Something flickered in his expression—approval, maybe, or something more calculated—but it was gone as quickly as it appeared.
Then he shifted. The ease dropped from his posture, replaced by something more deliberate, more aware. His attention moved past me, toward the door, toward the noise building just beyond it.
“Stay close,” he ordered, already stepping forward, his tone no longer teasing.
The second the door opened, the noise hit us. Reporters had spilled into the hallway, voices rising again the moment they saw us, questions firing before we even had a chance to step fully into the open.
“Beatriz—how long has this been going on?”
“Is this appropriate within the organization?”

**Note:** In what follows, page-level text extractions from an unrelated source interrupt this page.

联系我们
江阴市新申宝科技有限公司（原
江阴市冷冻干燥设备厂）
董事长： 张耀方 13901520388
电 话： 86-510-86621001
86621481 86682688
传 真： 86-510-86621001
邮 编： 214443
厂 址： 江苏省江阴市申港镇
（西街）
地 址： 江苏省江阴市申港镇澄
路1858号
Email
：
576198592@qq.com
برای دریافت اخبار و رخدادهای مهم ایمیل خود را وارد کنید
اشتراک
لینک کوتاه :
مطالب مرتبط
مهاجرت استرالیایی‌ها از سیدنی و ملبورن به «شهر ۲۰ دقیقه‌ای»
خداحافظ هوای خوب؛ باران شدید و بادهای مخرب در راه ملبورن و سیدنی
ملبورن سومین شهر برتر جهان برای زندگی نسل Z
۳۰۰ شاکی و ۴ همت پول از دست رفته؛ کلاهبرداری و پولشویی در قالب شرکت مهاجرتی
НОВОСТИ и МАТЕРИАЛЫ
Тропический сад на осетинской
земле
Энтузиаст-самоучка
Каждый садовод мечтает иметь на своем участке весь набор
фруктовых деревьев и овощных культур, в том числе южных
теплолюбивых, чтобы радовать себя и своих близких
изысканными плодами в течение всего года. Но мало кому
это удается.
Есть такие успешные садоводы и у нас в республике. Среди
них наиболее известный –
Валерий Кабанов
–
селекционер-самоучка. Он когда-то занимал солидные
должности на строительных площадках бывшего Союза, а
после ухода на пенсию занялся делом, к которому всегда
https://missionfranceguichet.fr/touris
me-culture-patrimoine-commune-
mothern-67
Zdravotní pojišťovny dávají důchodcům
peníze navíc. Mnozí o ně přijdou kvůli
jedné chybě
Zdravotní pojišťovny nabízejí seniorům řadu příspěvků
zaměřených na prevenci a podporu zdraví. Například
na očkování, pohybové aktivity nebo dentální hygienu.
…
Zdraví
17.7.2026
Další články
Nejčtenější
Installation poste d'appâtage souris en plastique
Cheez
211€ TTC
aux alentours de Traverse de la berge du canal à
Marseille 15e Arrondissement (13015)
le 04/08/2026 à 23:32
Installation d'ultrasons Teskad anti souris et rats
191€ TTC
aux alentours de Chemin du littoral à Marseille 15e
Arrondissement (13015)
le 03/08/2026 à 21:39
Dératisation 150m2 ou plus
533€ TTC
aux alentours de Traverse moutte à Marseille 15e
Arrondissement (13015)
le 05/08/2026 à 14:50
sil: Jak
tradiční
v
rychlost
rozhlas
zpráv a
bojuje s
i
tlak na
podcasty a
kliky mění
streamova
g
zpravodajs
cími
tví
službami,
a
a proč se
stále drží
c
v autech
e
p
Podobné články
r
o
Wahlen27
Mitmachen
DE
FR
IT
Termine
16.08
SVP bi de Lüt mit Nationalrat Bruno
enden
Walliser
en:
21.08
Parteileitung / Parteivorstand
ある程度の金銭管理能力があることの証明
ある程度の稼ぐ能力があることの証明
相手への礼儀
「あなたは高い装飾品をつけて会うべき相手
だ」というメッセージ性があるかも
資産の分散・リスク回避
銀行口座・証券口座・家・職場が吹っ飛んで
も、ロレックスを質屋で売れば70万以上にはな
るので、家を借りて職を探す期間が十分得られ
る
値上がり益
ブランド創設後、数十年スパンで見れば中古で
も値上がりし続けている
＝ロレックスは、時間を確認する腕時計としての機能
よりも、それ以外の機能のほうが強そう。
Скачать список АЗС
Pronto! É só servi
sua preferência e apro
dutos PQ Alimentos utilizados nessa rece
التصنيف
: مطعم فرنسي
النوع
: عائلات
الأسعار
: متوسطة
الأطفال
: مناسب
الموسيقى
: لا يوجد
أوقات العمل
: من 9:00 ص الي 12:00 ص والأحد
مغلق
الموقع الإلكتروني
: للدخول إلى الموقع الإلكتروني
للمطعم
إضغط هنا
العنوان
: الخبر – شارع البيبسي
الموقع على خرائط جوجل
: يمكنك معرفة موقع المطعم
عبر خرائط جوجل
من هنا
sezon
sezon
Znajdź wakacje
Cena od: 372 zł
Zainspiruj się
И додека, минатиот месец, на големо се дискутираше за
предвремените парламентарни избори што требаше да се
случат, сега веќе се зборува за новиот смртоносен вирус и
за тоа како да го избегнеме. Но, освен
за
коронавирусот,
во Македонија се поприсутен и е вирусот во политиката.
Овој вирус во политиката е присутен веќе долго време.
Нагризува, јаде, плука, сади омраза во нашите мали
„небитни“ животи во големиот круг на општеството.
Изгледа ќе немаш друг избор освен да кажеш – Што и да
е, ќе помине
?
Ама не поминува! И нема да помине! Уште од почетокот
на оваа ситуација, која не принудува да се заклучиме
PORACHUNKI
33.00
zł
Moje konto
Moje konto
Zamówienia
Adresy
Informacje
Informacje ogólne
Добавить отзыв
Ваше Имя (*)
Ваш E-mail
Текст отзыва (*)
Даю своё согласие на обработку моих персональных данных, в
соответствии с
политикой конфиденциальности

Flashes went off in rapid succession, bright and disorienting, forcing my eyes to narrow against the sudden burst of light.
Alois didn’t hesitate. His hand found mine again—firm, unyielding—and then shifted, pulling me closer, angling his body acting as a shield in front of mine as we moved forward.
His shoulder took the brunt of it, bodies pressing too close, voices too loud, cameras shoved into space that should not have been occupied.
I felt the force of it through him, the way he absorbed it without breaking stride, without slowing, without giving them anything more than what he chose to give.
My fingers tightened in his without thinking, my body instinctively staying close as we navigated the pandemonium, the air thick with allegations and speculation.
By the time we scrambled to the street, a black car was waiting, engine running. Alois guided me in first, his hand steady at my back, as I ducked into the seat. He followed immediately after, slamming the door closed as the driver pulled away from the curb.
I stared straight ahead, my pulse still racing, my breath not quite steady, my thoughts struggling to catch up to everything that had just happened.